[PROVIDED RECORDS — start]

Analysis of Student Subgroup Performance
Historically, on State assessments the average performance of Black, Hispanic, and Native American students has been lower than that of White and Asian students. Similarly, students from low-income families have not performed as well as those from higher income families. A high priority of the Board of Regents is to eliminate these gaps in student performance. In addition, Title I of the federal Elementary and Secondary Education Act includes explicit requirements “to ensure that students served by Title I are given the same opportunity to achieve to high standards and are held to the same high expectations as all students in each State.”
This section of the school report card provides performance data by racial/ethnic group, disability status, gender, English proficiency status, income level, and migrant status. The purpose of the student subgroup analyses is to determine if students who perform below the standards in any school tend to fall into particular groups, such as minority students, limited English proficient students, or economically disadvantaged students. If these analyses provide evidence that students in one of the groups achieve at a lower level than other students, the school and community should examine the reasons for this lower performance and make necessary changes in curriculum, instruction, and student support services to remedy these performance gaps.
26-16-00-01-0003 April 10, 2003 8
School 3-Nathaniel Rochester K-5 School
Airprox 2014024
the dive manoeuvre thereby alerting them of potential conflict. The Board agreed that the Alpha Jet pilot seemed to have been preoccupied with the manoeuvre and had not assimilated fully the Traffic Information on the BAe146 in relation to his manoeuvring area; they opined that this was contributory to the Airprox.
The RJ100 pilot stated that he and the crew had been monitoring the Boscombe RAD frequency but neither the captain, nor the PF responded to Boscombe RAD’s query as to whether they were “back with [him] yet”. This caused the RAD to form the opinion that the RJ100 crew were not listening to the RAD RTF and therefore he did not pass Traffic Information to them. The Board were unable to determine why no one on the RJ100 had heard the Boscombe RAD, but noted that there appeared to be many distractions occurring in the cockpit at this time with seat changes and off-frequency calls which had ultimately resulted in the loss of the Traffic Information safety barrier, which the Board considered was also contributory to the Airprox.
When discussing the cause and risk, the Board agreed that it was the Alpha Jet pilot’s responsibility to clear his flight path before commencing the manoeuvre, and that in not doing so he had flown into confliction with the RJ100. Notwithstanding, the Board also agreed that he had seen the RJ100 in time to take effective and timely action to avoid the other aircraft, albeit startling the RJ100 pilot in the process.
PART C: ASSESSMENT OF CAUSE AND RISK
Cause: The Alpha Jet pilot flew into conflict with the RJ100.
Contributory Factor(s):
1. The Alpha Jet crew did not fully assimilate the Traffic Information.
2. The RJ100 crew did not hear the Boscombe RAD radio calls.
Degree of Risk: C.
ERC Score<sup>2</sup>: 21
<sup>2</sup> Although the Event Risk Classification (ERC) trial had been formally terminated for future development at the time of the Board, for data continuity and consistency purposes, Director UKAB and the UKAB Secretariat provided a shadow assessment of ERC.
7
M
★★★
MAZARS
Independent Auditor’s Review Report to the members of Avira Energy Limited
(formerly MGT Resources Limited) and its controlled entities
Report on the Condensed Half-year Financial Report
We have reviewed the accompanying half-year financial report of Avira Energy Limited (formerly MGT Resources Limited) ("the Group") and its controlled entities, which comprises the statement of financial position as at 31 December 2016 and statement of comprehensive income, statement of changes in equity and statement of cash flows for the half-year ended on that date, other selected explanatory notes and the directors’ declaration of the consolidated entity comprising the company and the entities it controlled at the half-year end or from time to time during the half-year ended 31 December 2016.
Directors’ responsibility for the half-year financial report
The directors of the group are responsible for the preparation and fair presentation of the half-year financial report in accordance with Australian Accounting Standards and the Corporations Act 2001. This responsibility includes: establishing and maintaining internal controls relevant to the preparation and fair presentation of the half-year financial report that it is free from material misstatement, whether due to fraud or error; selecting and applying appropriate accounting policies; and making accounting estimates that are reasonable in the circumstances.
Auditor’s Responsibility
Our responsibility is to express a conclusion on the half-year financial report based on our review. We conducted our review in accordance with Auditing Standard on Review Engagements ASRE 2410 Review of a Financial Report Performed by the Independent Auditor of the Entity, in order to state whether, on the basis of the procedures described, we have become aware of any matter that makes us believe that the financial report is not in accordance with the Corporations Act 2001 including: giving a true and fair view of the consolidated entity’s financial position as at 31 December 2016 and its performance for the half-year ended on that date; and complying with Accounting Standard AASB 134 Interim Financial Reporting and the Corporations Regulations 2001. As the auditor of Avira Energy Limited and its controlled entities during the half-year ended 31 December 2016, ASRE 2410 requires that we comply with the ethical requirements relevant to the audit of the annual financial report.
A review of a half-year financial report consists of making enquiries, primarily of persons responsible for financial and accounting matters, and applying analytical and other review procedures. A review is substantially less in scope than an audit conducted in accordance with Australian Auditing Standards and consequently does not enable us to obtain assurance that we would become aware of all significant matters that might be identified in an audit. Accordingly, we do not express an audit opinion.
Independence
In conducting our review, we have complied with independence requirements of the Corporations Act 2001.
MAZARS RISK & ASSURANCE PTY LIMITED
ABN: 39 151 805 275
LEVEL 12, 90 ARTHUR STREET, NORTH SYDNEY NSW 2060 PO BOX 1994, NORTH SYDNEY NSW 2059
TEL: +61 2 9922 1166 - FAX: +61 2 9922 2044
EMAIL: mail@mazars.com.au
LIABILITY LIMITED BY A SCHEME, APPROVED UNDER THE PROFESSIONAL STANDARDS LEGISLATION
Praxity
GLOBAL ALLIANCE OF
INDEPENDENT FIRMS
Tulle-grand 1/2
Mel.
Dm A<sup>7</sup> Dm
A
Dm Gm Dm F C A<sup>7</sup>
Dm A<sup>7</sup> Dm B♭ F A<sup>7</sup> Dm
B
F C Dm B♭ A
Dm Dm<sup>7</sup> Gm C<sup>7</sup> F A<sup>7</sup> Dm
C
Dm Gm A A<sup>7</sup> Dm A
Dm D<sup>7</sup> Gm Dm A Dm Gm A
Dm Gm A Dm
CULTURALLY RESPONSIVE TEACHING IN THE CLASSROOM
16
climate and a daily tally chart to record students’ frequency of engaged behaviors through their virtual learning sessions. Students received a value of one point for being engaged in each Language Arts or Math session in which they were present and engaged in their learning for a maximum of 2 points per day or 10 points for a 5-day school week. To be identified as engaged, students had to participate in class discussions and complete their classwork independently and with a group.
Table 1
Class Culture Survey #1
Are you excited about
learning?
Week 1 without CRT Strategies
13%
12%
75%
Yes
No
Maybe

[PROVIDED RECORDS — finish]

> **HOW TO COMPLETE THIS TASK**
Work out how many lines in the entries contain the string "responsible", then reply with that number and nothing more.

> **EXPECTED OUTPUT**
2